Soyons clairs : les déboires qu’a essuyés John Galliano il y a peu m’importent guère. Ce personnage mégalomane et décadent suscite sans doute une admiration servile autour de lui, une sorte d’idolâtrie envers ce créateur de costumes dont le génie consiste à déguiser ses clients en clowns à des tarifs indécents. Quant à moi, j’avoue avoir spontanément éprouvé une certaine joie en voyant s’abîmer ce minois précieux – à la moustache rétro et à la chevelure de starlette – au bas de la Roche tarpéienne qui sanctionne les déchéances médiatiques. Je suis persuadé, d’ailleurs, que si le vulgum pecus veut bien accepter l’existence d’une caste supérieure – pour laquelle le loyer à payer ou le ravitaillement en cocaïne ne sont pas des sources d’inquiétude – c’est parce que cette dernière sait lui offrir régulièrement le sacrifice de quelques uns de ses membres.
C’est donc la tête dudit John Galliano que la télé et internet nous ont permis de voir brandie au bout d’une pique. Mais ce n’était que justice puisqu’il avait commis l’irréparable : un dérapage verbal. Oui, c’est très grave. Un bouffon aviné qui, dans un bistro du Marais, déballe moultes horreurs à ses voisins de table met en danger la paix du monde. Forcément. Laisser impunies ses paroles, péniblement articulées par une bouche pâteuse, eût été d’une indulgence coupable. L’hydre fasciste guette, tapie au fond du moindre verre de mojito ou de gros rouge.
Là où la plupart des gens qui seraient pris à partie d’une telle façon réagiraient par l’octroi immédiat d’une gifle bien ajustée, ou simplement par un mépris affiché pour cet individu sans intérêt, d’autres eurent un réflexe tout différent. Car notre ère médiatique a vu se développer, spécialement depuis l’avènement du fameux web 2.0, une nouvelle forme de vindicte populaire. Les divers sites internet – sites d’information, de partage de vidéos, et autres blogs qui se contentent le plus souvent de répéter les bêtises des copains – ont offert un outil formidable à ceux qui affectionnent la justice à la manière de Fouquier Tinville. À toutes les époques, on a connu de ces « bons français » qui, bénévolement, servaient d’auxiliaires de police avec un zèle confondant.
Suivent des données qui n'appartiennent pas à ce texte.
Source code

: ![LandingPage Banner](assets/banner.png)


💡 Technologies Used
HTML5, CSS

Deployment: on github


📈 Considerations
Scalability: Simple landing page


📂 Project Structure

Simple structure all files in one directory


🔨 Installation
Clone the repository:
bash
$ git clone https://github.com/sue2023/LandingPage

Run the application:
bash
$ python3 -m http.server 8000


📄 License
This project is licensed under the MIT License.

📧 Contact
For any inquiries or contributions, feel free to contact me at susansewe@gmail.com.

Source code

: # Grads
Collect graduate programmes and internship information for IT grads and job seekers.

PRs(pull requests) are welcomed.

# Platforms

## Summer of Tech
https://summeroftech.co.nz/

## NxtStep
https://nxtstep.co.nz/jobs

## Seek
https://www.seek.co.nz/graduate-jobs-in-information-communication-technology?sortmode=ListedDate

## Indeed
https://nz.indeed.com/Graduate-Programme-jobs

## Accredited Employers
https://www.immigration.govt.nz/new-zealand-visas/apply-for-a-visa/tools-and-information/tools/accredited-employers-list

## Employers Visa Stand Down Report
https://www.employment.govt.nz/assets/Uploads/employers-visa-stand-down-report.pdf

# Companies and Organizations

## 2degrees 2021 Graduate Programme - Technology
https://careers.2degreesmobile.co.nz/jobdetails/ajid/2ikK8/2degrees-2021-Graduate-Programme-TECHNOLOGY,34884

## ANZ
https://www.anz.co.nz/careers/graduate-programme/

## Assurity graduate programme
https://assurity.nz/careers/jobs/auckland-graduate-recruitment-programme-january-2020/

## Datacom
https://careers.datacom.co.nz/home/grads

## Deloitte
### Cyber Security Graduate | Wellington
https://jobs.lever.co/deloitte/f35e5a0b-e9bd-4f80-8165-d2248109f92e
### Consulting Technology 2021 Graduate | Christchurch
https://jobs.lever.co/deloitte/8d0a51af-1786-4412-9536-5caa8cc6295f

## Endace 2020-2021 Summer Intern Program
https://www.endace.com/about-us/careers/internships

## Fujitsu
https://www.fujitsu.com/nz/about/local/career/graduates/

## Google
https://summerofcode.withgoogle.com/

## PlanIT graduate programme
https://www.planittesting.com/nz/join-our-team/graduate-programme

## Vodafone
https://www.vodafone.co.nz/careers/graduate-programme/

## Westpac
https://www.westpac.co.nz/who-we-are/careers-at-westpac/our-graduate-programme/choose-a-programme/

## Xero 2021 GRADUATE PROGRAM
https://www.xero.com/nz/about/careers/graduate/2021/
Aussi, si internet et les divers réseaux sociaux n’ont rien de mauvais en soi, un usage pervers peut en être fait, ce qui n’est pas rare. On y dénonce allègrement, moins par souci de vérité que par goût du sang versé à peu de frais. Les gens qui pensent que l’homme d’aujourd’hui est plus civilisé que ses ancêtres sont soit naïfs soit idéologues. Nous sommes pétris de la même glaise que Caïn meurtrier de son frère. Et ces clients de bar se faisant insulter par un énergumène pris de boisson auraient pu régler ce différend « sur le pré ». Ils ont préféré le laisser pérorer lamentablement en le filmant avec leur iPhone. Ils savaient exactement ce qu’ils faisaient. Et ce qui attendrait cette idole invertie et excentrique, une fois la vidéo publiée : une chute rapide, douloureuse et spectaculaire.
Ce sont des citoyens irréprochables qui, jadis, dénoncèrent leur voisin pendant la guerre ou firent tondre leur voisine à la libération. Aujourd’hui, ils ont de dignes successeurs parmi les adeptes des nouvelles technologies.
Sinon, je voulais ajouter un truc, mais j’ai oublié quoi.